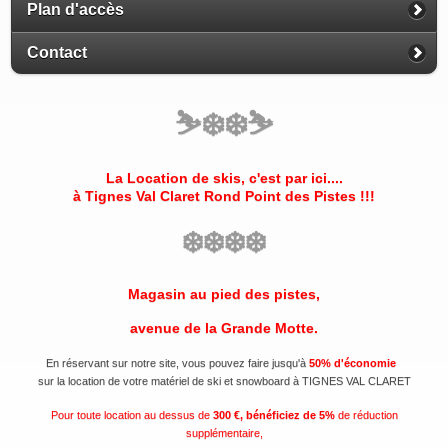
Plan d'accès
Contact
⛷️
❄️
❄️
⛷️
La Location de skis, c'est par ici....
à Tignes Val Claret
Rond Point des Pistes
!!!
❄️
❄️
❄️
❄️
Magasin au pied des pistes,
avenue de la Grande Motte.
En réservant sur notre site, vous pouvez faire jusqu'à
50% d'économie
sur la location de votre matériel de ski et snowboard à TIGNES VAL CLARET
Pour toute location au dessus de
300 €, bénéficiez de 5%
de réduction
supplémentaire,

Brief: Using the records above, copy exactly the lines from the one containing "sur la location" through the last, inclusive, and nothing else.

Exercise output:
sur la location de votre matériel de ski et snowboard à TIGNES VAL CLARET
Pour toute location au dessus de
300 €, bénéficiez de 5%
de réduction
supplémentaire,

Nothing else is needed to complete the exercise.